The mutations also carried costs. Witchers became infertile and experienced a diminished emotional range (though the extent of emotional suppression is debated in both the books and games). Many witchers report feeling emotions but have been trained to suppress them.
Geralt of Rivia underwent additional experimental mutations beyond the standard trial, which no other witcher is known to have survived. These gave him greater resilience but also caused him to lose all hair pigmentation, resulting in his white hair.
Historical context
The Trial of the Grasses was developed centuries before the events of the games. Knowledge of how to perform the trial was closely guarded by each witcher school. After mobs and mage-led attacks destroyed several schools, this knowledge was progressively lost. By the time of The Witcher 3, Vesemir (the oldest surviving witcher) stated that the knowledge needed to create new witchers had been destroyed along with Kaer Morhen's laboratories.
Ciri and the Trial
In the books and previous games, Ciri never underwent the Trial of the Grasses. She trained at Kaer Morhen as a swordfighter but was never subjected to the mutations. The Trial was historically administered only to boys, and it was widely believed that girls could not survive it (though the School of the Cat was known to accept female trainees).

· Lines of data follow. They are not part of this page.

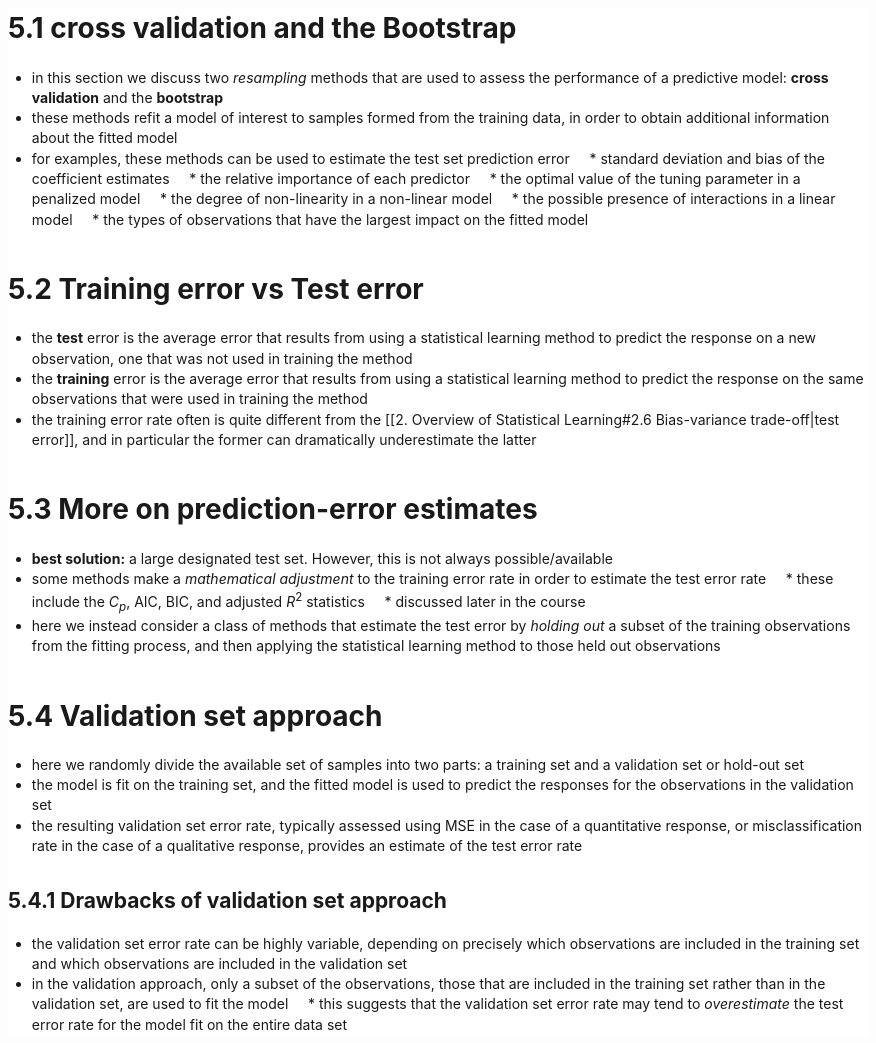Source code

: # 5.1 cross validation and the Bootstrap
* in this section we discuss two *resampling* methods that are used to assess the performance of a predictive model: **cross validation** and the **bootstrap**
* these methods refit a model of interest to samples formed from the training data, in order to obtain additional information about the fitted model
* for examples, these methods can be used to estimate the test set prediction error
    * standard deviation and bias of the coefficient estimates
    * the relative importance of each predictor
    * the optimal value of the tuning parameter in a penalized model
    * the degree of non-linearity in a non-linear model
    * the possible presence of interactions in a linear model
    * the types of observations that have the largest impact on the fitted model
# 5.2 Training error vs Test error

* the **test** error is the average error that results from using a statistical learning method to predict the response on a new observation, one that was not used in training the method
* the **training** error is the average error that results from using a statistical learning method to predict the response on the same observations that were used in training the method
* the training error rate often is quite different from the [[2. Overview of Statistical Learning#2.6 Bias-variance trade-off|test error]], and in particular the former can dramatically underestimate the latter

# 5.3 More on prediction-error estimates
* **best solution:** a large designated test set. However, this is not always possible/available
* some methods make a *mathematical adjustment* to the training error rate in order to estimate the test error rate
    * these include the $C_p$, AIC, BIC, and adjusted $R^2$ statistics
    * discussed later in the course
* here we instead consider a class of methods that estimate the test error by *holding out* a subset of the training observations from the fitting process, and then applying the statistical learning method to those held out observations

# 5.4 Validation set approach
* here we randomly divide the available set of samples into two parts: a training set and a validation set or hold-out set
* the model is fit on the training set, and the fitted model is used to predict the responses for the observations in the validation set
* the resulting validation set error rate, typically assessed using MSE in the case of a quantitative response, or misclassification rate in the case of a qualitative response, provides an estimate of the test error rate
## 5.4.1 Drawbacks of validation set approach
* the validation set error rate can be highly variable, depending on precisely which observations are included in the training set and which observations are included in the validation set
* in the validation approach, only a subset of the observations, those that are included in the training set rather than in the validation set, are used to fit the model
    * this suggests that the validation set error rate may tend to *overestimate* the test error rate for the model fit on the entire data set
   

In The Witcher IV, Ciri has clearly undergone the Trial. Her cat-like eyes, ability to use witcher signs, and consumption of witcher potions all confirm the mutations took hold. How she survived a process that kills 70% of male candidates and was considered impossible for women remains an open question. Her Elder Blood, her status as a Source (someone born with innate magical talent), and her extensive training under Yennefer likely played a role.
Game director Sebastian Kalemba confirmed in an IGN interview that players will experience Ciri's Trial of the Grasses firsthand during the game, witnessing her transformation. This makes it one of the most anticipated narrative sequences in The Witcher IV.